Em julho durante a realização de atividades comemorativas ao dia da mulher negra latino-americana e caribenha, organizado na unidade socioeducativa de semiliberdade, CRIAAD Nilópolis, um colega agente socioeducativo, em cargo de gestão, relata essa situação com assombro, pontuando ser algo recorrente – mães que por medo de perder os companheiros, segundo ele, abrem mão da relação com suas filhas.

Importantes reflexões foram anunciadas acerca da temática de gênero através de várias formas. Essa temática se apresentou na fala sobre a maternidade interrompida de jovens- adolescentes mães, privadas de liberdade e também nas falas de Davenga, quando em diversos momentos sinalizava sentir falta de uma presença materna idealizada. A mesma temática surgiu na fala de muitos, quando pontuaram uma mudança na relação com familiares, no

contexto da privação de liberdade, entre outras. Para além dessa relação de gênero ligada diretamente ao contexto familiar, muitas questões foram levantadas sobre as relações de casal, tais como traição, violência, subserviência, expectativas e frustrações, homoafetividade e a transitoriedade entre as identidades. O campo do gênero é um vasto tema que merecia um tratamento diferenciado, que não soubemos dar. E nesse sentido parece-me que as técnicas de Justiça Restaurativa e Comunicação Não-Violenta precisam ser aprofundadas, precisamos ter mais conhecimento para lidar com o acolhimento dessas temáticas que vão emergindo e que tiram o foco do que era previsto, mas sinalizam temáticas fundamentais.

Há momentos muito fortes no relato de DandaLua: um é quando ela conta ter apanhado de forma abusiva da mãe e parece sentir no corpo as dores, aponta marcas e chega a fazer a postura em que ficou durante um tempo por conta das pancadas, assim como pontua situações desagradáveis com a mãe, também cita um momento em que esta a defendeu de forma voraz, faz um relato complexo em que essa relação com a mãe é de descaso e ao mesmo tempo de uma presença forte.

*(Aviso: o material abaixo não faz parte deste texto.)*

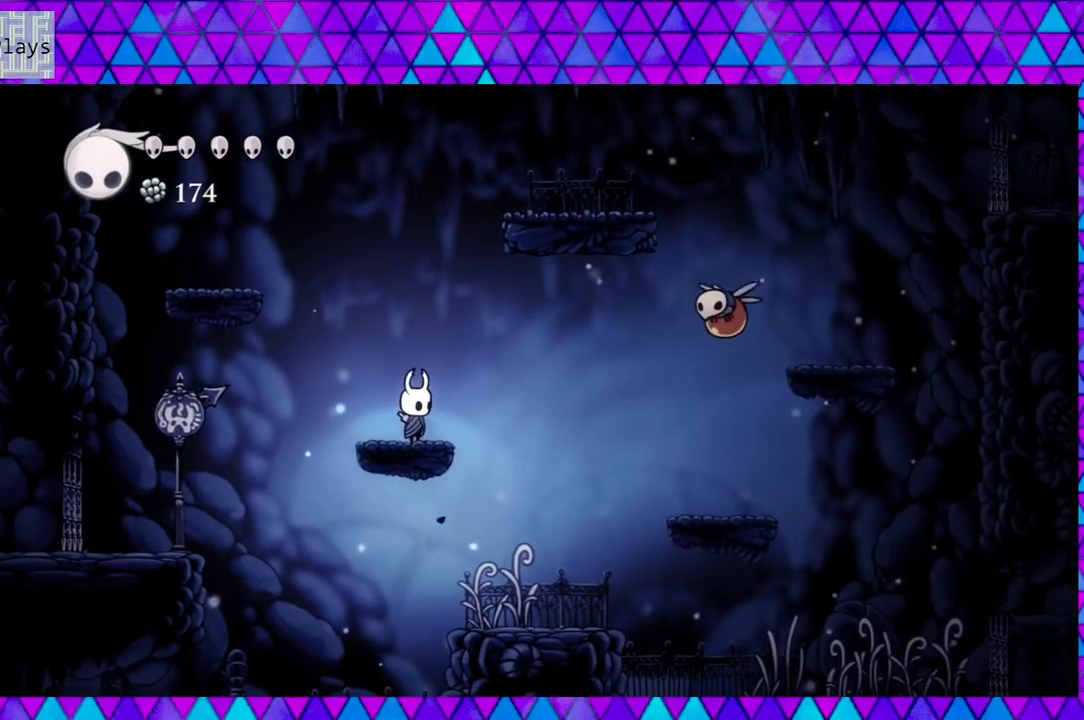
{"buttons": [], "left_stick": "left", "right_stick": "down", "events": []}
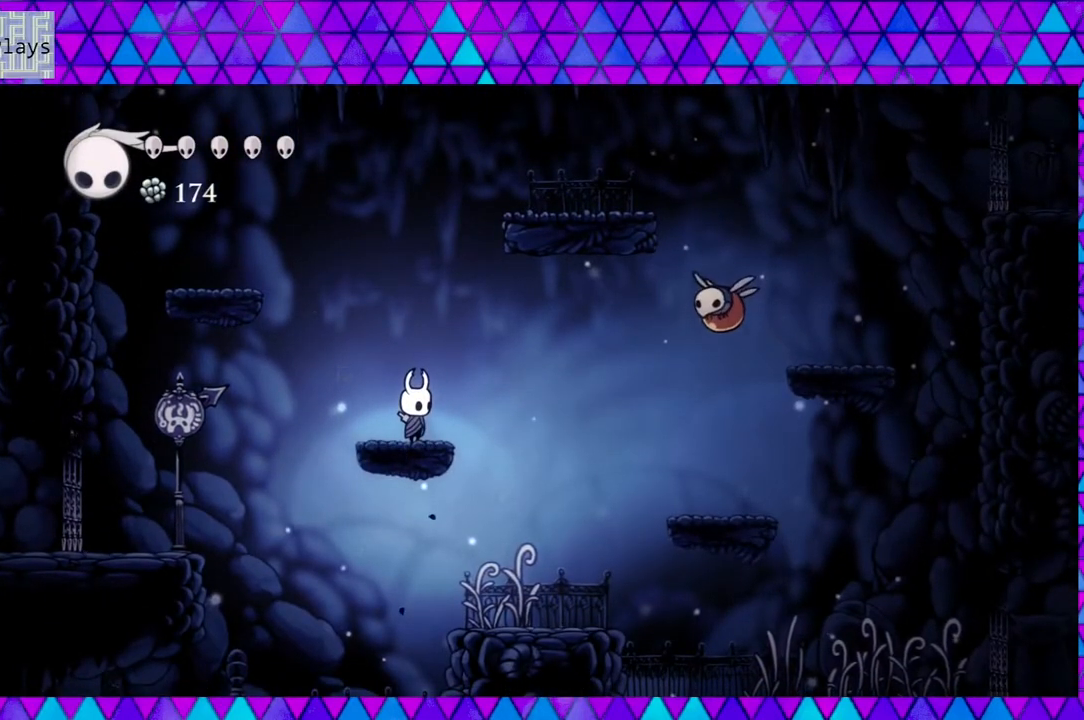
{"buttons": [], "left_stick": "left", "right_stick": "down", "events": []}
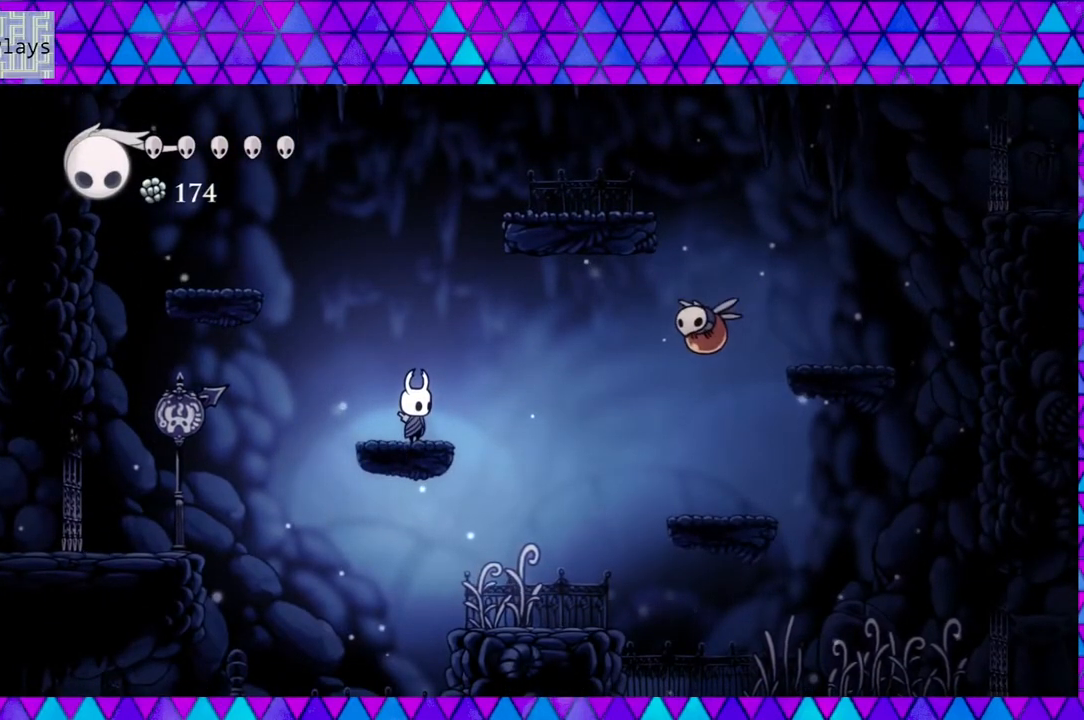
{"buttons": [], "left_stick": "left", "right_stick": "down", "events": []}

DandaLua interrompeu relato de Isidora no momento em que a esta conta ter saído de casa por causa da nova relação de sua mãe e é nesse momento que conta ter vivido essa mesma situação. Isidora rapidamente coloca que o relato agora é da vida dela, tomando a palavra novamente e o foco da conversa, dizendo que sempre foi muito extrovertida e brincalhona e sentia que aquilo criava problemas/ ciúmes na mãe, foi morar na casa da Tia e acontece o mesmo, daí ela vai pra rua. Relata período de seis a sete meses nas ruas. Nada muito linear. Conta de relações sexuais e prostituição por volta dos doze anos de idade, fala de navios, prostituição com a tripulação de navios turísticos, relata que tinha os seus casos certos e que o primeiro uso de cocaína faz com um desses casos, passa a gostar muito, com certo recuo diz que fazia uso de drogas para se sentir pertencente ao grupo, se sentir feliz, “da galera”, ter amigos, ser bem quista, tem uma fala crítica, mas não parece ter ultrapassado totalmente essa necessidade. O envolvimento com a venda de drogas também é presente, relata uma amiga, que parece ser sua referência de muitas experiências, acolheu-a e também a inseriu em um mundo que não era para sua idade.

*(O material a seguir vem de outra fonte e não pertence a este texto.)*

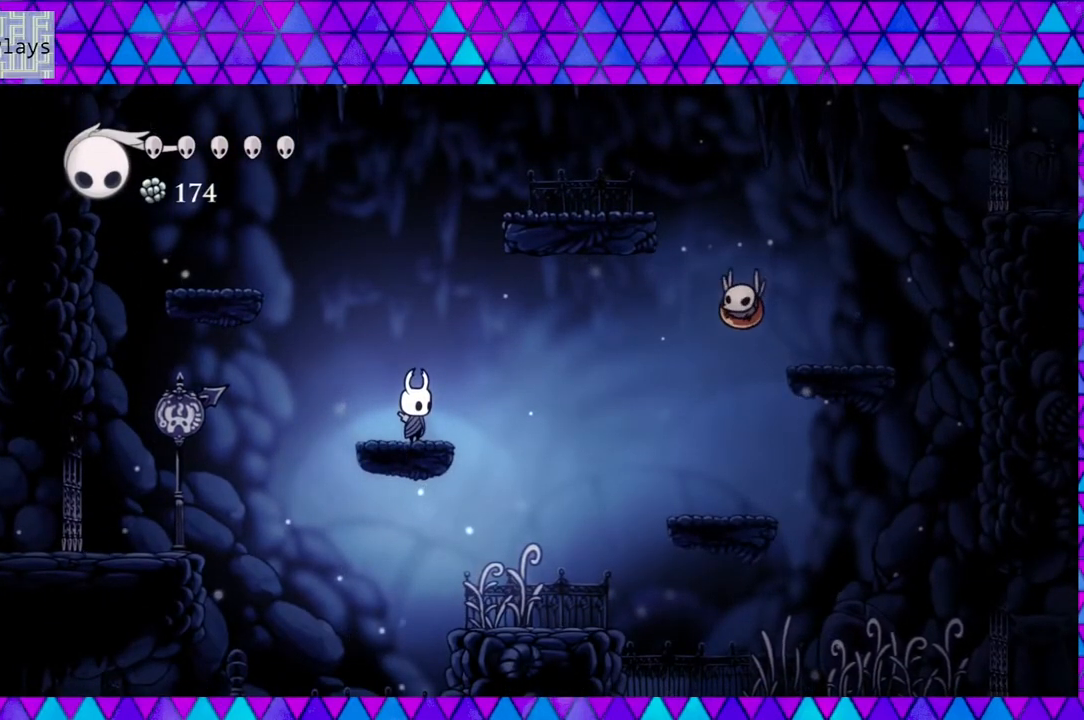
{"buttons": [], "left_stick": "left", "right_stick": "down", "events": []}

Estávamos em uma sala em que profissionais entravam regularmente para busca de materiais, mas isso não as intimidava. Apesar de me causar incômodo, elas continuavam imperturbáveis, não se preocupavam com as passagens nem com as pessoas. Isso me fez pensar que o sigilo é uma questão que faz mais parte do meu universo do que do delas, que elas se sentiam em confiança e à vontade para conversar comigo e confiavam na situação em

que eu as colocaria. Essa questão de sigilo e segredo faz parte de qual universo, o que precisam esconder?